Wie das Turnier verlief

Gemäß dem Schweizer System spielen in den ersten beiden Runden die stärksten Teams gegen jene am unteren Ende der Rangliste, wodurch sich die Ergebnisse leicht vorhersagen lassen. Die Teams aus Nepal und von den Färöern wurden klar besiegt, ohne eine einzige Niederlage oder ein Unentschieden. In der Regel lassen die favorisierten Mannschaften ihre Führungsspieler vor wichtigen Spielen ausruhen und geben den Ersatzspielern eine Chance. Der usbekische Mannschaftskapitän Nodirbek Abdusattorov hingegen spielte gleich am ersten Tag des Turniers und nahm sich zuvor keinen einzigen Tag frei.

Hitze der Leidenschaft

Der erste wirkliche Test für die usbekische Nationalmannschaft war die Begegnung in der vierten Runde mit der beeindruckend aufgestellten amerikanischen Mannschaft. Bei den letzten Olympischen Spielen 2018 belegten die amerikanische Mannschaft den zweiten Platz, zwei Jahre zuvor waren sie ganz oben auf dem Treppchen gestanden.

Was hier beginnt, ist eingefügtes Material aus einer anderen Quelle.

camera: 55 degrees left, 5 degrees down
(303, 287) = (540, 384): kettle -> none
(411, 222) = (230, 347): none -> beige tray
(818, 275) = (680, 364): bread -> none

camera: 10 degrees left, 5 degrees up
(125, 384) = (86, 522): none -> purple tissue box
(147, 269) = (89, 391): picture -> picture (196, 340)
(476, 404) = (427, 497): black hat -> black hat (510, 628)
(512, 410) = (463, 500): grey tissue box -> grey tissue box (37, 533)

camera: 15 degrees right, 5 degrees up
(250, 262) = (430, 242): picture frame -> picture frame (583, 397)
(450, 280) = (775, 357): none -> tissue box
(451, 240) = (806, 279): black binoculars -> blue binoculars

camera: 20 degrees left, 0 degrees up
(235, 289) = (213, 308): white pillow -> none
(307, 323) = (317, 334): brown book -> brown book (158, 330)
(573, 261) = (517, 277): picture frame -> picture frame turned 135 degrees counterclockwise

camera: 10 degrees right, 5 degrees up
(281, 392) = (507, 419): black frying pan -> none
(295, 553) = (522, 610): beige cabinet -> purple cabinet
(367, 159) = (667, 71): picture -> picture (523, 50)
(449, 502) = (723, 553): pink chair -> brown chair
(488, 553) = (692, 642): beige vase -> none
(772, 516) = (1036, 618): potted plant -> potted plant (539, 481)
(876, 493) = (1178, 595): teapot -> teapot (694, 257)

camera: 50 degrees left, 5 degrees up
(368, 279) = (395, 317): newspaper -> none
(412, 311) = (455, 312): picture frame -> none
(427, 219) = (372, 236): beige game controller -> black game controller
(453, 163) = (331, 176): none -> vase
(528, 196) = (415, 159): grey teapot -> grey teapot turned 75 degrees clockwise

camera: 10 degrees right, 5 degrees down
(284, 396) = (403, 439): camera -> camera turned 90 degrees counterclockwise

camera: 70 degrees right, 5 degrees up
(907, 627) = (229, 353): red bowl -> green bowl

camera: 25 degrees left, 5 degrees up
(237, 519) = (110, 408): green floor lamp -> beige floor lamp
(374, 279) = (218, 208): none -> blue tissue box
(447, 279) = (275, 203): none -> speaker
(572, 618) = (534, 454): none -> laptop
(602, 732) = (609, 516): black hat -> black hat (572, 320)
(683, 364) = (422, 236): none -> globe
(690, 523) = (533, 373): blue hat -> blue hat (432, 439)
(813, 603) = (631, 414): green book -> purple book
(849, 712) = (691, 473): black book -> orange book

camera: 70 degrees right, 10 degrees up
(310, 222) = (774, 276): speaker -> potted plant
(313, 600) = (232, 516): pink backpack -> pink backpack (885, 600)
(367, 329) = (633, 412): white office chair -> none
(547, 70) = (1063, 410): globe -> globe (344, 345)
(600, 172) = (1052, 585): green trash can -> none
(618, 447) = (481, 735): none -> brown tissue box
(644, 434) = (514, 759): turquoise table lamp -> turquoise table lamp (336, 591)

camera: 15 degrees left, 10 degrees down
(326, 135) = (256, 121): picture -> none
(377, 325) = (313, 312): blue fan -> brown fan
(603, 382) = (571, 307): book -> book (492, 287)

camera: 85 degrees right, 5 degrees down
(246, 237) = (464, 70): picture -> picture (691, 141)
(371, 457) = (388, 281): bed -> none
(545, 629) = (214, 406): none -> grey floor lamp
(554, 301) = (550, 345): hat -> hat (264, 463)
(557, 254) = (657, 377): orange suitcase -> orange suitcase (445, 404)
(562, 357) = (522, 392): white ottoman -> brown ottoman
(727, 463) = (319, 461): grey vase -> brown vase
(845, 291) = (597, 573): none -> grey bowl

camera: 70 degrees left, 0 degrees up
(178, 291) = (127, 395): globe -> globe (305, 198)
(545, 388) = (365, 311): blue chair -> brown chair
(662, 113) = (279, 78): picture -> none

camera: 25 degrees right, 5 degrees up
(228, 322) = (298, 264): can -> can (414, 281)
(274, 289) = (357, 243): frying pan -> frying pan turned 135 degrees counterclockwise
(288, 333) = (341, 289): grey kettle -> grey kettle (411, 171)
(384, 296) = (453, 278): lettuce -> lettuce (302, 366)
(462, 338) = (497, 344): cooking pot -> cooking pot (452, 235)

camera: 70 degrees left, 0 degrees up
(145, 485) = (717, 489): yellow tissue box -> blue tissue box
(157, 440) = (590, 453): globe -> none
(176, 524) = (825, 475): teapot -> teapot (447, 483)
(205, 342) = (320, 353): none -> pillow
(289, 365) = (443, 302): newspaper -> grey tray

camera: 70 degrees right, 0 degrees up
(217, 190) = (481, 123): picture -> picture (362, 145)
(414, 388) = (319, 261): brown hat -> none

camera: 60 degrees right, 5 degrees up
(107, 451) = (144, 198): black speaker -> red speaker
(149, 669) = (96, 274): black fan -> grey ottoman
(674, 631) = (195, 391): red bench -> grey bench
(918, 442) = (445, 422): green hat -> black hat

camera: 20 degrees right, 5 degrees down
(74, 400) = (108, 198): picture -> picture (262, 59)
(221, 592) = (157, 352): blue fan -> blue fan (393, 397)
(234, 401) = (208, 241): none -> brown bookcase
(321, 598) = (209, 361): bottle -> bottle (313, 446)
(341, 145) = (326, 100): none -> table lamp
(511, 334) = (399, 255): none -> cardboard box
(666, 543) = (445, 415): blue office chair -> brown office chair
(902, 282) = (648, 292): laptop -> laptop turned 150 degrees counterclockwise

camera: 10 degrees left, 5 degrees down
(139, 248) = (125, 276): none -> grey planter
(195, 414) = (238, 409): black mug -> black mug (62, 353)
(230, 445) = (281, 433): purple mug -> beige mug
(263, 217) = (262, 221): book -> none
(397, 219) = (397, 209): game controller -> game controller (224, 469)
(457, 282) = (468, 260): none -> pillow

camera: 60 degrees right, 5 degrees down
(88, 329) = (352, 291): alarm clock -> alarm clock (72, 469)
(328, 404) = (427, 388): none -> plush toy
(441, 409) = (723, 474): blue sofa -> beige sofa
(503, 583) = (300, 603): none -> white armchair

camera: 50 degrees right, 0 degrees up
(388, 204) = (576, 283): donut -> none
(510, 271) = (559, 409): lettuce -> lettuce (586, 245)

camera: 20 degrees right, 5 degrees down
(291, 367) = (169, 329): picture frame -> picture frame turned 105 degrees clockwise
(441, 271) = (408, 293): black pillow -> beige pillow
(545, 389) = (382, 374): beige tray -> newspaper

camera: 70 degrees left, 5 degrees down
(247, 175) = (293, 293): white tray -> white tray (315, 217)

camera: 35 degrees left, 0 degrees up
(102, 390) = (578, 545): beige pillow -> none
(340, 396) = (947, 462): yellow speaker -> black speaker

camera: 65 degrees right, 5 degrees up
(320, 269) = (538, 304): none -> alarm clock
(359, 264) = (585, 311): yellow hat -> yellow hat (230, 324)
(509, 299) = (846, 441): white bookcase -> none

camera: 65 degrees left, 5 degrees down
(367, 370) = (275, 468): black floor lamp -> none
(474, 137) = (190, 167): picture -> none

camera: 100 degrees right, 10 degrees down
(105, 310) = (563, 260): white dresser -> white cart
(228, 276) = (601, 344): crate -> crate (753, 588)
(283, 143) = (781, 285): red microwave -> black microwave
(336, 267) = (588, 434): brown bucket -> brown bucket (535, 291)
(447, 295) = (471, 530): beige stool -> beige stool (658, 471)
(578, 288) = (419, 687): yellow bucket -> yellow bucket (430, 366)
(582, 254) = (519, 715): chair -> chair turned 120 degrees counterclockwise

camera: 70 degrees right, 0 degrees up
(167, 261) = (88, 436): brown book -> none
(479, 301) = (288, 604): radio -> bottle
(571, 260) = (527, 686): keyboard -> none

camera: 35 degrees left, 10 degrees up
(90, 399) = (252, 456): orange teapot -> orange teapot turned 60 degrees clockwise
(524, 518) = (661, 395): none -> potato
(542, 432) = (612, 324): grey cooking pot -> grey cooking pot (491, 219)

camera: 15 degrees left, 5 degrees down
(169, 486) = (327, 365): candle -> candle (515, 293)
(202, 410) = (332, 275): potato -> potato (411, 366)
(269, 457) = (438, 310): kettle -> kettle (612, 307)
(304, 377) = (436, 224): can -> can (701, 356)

Im Alter von neun Jahren hatte sich Nodirbek Abdusattorov bereits einen großen Namen gemacht, als er bei einem internationalen Turnier in Taschkent gleich zwei Großmeister besiegte. Im Alter von 13 Jahren war er zweitjüngster Großmeister der Geschichte. Nicht nur seine Ergebnisse waren beeindruckend, sondern auch sein Spielstil.

Erst sah es so aus, als ob die usbekischen Jungs mit einem Minimum an Punkten verlieren würde. Im weiteren Verlauf der Partie zeigte Jahongir jedoch eine hervorragende Spieltechnik und sicherte sich den entscheidenden Vorteil gegen den amerikanischen Großmeister Sam Shankland. Auch dessen Teamkollege Fabiano Caruana unterliefen unerwartet viele Fehler und Nodirbek überwältigte schließlich seinen Gegner.

Die Spannung steigt…

Nacheinander wurden die slowenische und die slowakische Mannschaft trotz starker Aufstellung besiegt. Die usbekische Mannschaft kämpfte nun ernsthaft um Medaillen. Hingegen war klar, dass die darauffolgende Partie gegen die erste Mannschaft aus Indien schwierig werden würde – doch Usbekistan siegte auch hier.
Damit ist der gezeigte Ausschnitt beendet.